Si Shoplifters es un filme mainstream de categoría, Las hijas del sol de la francesa Eva Husson y Capharnaum de la libanesa Nadine Labaki son masivas, pero deplorables. La primera es un panfleto antibélico inspirado en el caso real de mujeres iraquíes y sirias que luchan contra un grupo radical islámico. La segunda es una manipuladora fábula de pornomiseria sobre un niño que decide demandar a sus padres por haberlo traído a este mundo pobre y cruel. Aún así y considerando la agenda #MeToo liderada por la presidenta del jurado Cate Blanchett no sería raro que se llevaran algún premio.O que ganaran.

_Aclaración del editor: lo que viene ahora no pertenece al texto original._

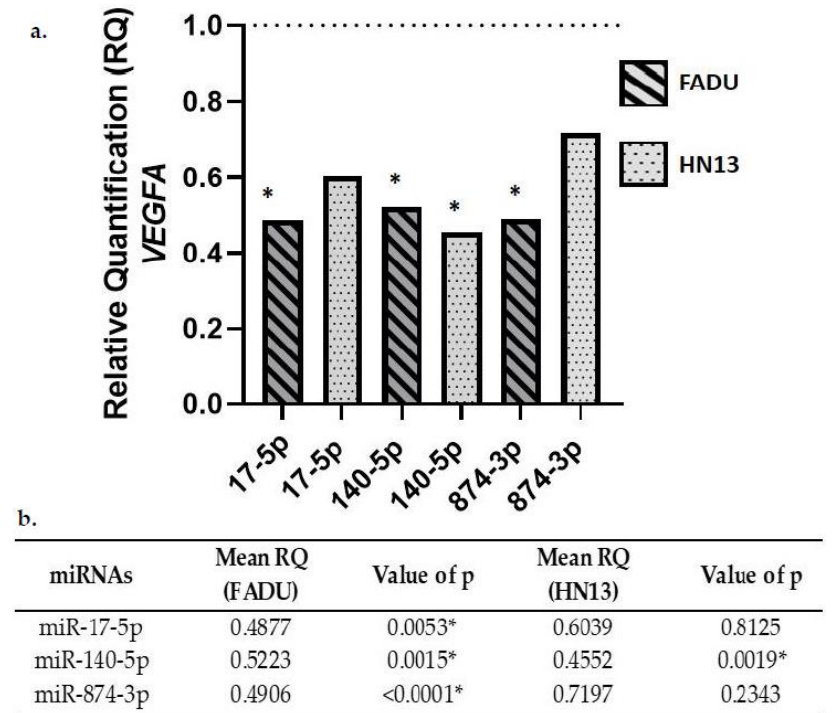
Figure 2. ( a ). VEGFA gene expression after miR-17-5p, miR-140-5p and miR-874-3p transfection compared to the negative control (RQ = 1). ( b ) Mean relative quantification (RQ) of VEGFA gene expression in HNC cell lines transfected with miR-17-5p, miR-140-5p, and miR-874-3p. * Significant values. FADU cell line transfected with miR-17-5p, miR-140-5p, and miR-874-3p miRNAs showed decreased KRAS expression. On the other hand, HN13 cell line showed an in- crease in KRAS expression after miR-17-5p transfection. Conversely, there was a decrease in KRAS expression after microRNAs miR-140-5p and miR-874-3p transfection (Figure 3).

Una gran película norteamericana en Cannes fue BlackKklansman, el explosivo e hilarante filme de Spike Lee que recrea el caso de la desarticulación del Ku Klux Klan de Colorado Springs en los años 70.
Política y romántica es Cold war, cinta polaca sobre el amor imposible de la cantante Zula y el pianista Wiktor en los años 50. La justicia fílmica debería darle un premio hoy, pero los jurados casi nunca juegan en ese equipo.
La contingencia, aunque siempre en un tono sutil, también se dejó escuchar en Three faces del iraní Jadar Panahi. Tuvo más voz en Dogman, del italiano Matteo Garrone, sobre un cuidador de perros que se enfrenta a una realidad demasiado violenta. Ambas películas están a la alturas de las expectativas, a diferencia de dos que no estaban en competencia: The man who killed Don Quixote de Terry Gilliam, que se extravía en su relato, y en menor medida, The house that Jack built, de Lars von Trier, por su violencia gratuita. Las dejó fuera Frémaux. Otra muestra de que este año elaboró una magnífica selección.